Uluslararası Djokhar Dudayev Konferasının Sonuç Bildirgesi

23 Nisan 2016 Cumartesi günü Polonya’nın başkenti Varşova’da düzenlenen “Nesiller Arası İletişim. Çeçenya’nın İlk Devlet Başkanı Djokhar Dudayev’in Hayatı ve Ölümü” adlı konferansın sonunda oy birliği ile bir sonuç bildirgesi kabul edildi ve bir mektup olarak uluslararası kurumlara ve Amerika Birleşik Devletleri’ne gönderildi.
Konsolosluğumuz tarafından Türkçe’ye tercüme edilen sonuç bildirgesi ve çağrı metni aşağıda yer almaktadır:
Ban Ki-Moon
Birleşmiş Milletler Genel Sekreteri
Martin Schulz
Avrupa Parlamentosu Başkanı
Pedro Agramunt
Avrupa Konseyi Parlamenterler Meclisi Başkanı
Joe Biden
Amerika Birleşik Devletleri Başkan Yardımcısı
“Bugün insan hakları üzerine sadece Çeçenlerin akıbetini haykıranlar konuşabilir“, Tagesspiegel , 07.02.2001
Küresel Dayanışma ve Temel İnsani Değerlerin Korunması Hakkında Soru
Avrupa’daki Çeçen diasporası temsilcileri, demokratik Avrupa Birliği’nin insani organizasyonlarının temsilcileriyle birlikte Polonya’nın başkenti Varşova’da “Nesiller Arası İletişim. Çeçenya’nın İlk Devlet Başkanı Djokhar Dudayev’in Hayatı ve Ölümü” adlı uluslararası konferansta Çeçen halkının tarihsel sürecini ve geleceğe yönelik eğilimlerini tartışmıştır.

Verilen Bilgiler:
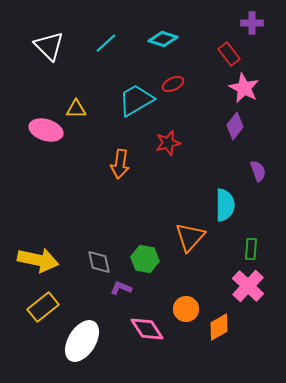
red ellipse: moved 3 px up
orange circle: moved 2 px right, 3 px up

Yapılacak Çalışmalar:
**a)** Dudayev konferansıyla ilgili makaleden "Konsolosluğumuz tarafından Türkçe’ye" sözlerinin geçtiği yerden başlayıp "yönelik eğilimlerini tartışmıştır." sözlerinden sonra biten bölümü hiç değiştirmeden yazın.
**b)** Dudayev konferansıyla ilgili makalenin devamını, son cümlesinden sonrasını getirerek yazın.

Alıştırma Cevapları:
**a)**
Konsolosluğumuz tarafından Türkçe’ye tercüme edilen sonuç bildirgesi ve çağrı metni aşağıda yer almaktadır:
Ban Ki-Moon
Birleşmiş Milletler Genel Sekreteri
Martin Schulz
Avrupa Parlamentosu Başkanı
Pedro Agramunt
Avrupa Konseyi Parlamenterler Meclisi Başkanı
Joe Biden
Amerika Birleşik Devletleri Başkan Yardımcısı
“Bugün insan hakları üzerine sadece Çeçenlerin akıbetini haykıranlar konuşabilir“, Tagesspiegel , 07.02.2001
Küresel Dayanışma ve Temel İnsani Değerlerin Korunması Hakkında Soru
Avrupa’daki Çeçen diasporası temsilcileri, demokratik Avrupa Birliği’nin insani organizasyonlarının temsilcileriyle birlikte Polonya’nın başkenti Varşova’da “Nesiller Arası İletişim. Çeçenya’nın İlk Devlet Başkanı Djokhar Dudayev’in Hayatı ve Ölümü” adlı uluslararası konferansta Çeçen halkının tarihsel sürecini ve geleceğe yönelik eğilimlerini tartışmıştır.

**b)**
Dünya üzerindeki tüm ulusların tarihsel bir vatanı bulunmaktadır. Çeçenlerin tarihsel hafızalarına göre, topraklarında 2 bin yılı aşkın süredir yaşamaktadır. Ancak 1859 yılında, yaklaşık bir asır süren bir savaşın sonunda Rus İmparatorluğu Çeçenya’yı tamamen ele geçirebilmiştir. Ne var ki, Çeçen halkının özgürlük için verdiği mücadele asla sonlanmamıştır. 11 Mayıs 1918’de Çeçen halkı Kuzey Kafkasya’nın diğer halkları ile birlikte, Rusya’dan ayrı bağımsız bir Dağlı Cumhuriyeti’ni kurmuştur. 1919 yılında, Bolşevikler Çeçenya’yı işgal etmiş ve burada en şiddetli komünist rejimi tesis etmiştir. 23 Şubat 1944 tarihinde, Stalin Çeçen halkına yönelik bir soykırım gerçekleştirmiş, tüm Çeçen halkını Orta Asya ve Kazakistan’a sürgün etmiş, bu sürgün sırasında Çeçen halkının %70’i hayatını kaybetmiştir.
27 Kasım 1990’da, Çeçen-İnguş Yüksek Konseyi, evrensel ölçekte kabul gören uluslararası hukuk kurallarına ve aynı zamanda dönemin SSCB hukuk kurallarına uygun olarak Çeçen-İnguş Cumhuriyeti’nin egemenliğini ilan etmiştir. 27 Ekim 1991’de Çeçen Cumhuriyeti parlamento ve devlet başkanlığı seçimlerine gitmiştir. Bu seçimlerde Devlet Başkanı olarak Djokhar Dudayev seçilmiştir. 12 Mart 1992’de Çeçen Cumhuriyeti Parlamentosu Çeçen Cumhuriyeti’nin Anayasası’nı kabul etmiştir.
11 Aralık 1994’te Rusya, Çeçen Cumhuriyeti İçkerya’ya karşı büyük kuvvetleri, tankları, ağır bombardımanı ve uluslararası sözleşmelerle yasaklanmış silahları (misket bombası, kimyasal ve radyoaktif içerikli bombalar) kullanarak yıkıcı bir savaşa başlamıştır.
21 Nisan 1996 tarihinde, Rusya, Çeçenya’da dünya üzerinde evrensel ölçekte kabul gören demokratik kurallara – ülke genelinde özgür seçimler, uluslararası gözlemcilerin varlığı, diğer ülkelerle işbirliği – uygun olarak seçilmiş, meşru Devlet Başkanı Djokhar Dudayev’i katletmiştir. Djokhar Dudayev, Çeçen halkının ulusal kahramanıdır, bugün ve gelecek için meşru ve ahlaki bir örnek teşkil etmektedir.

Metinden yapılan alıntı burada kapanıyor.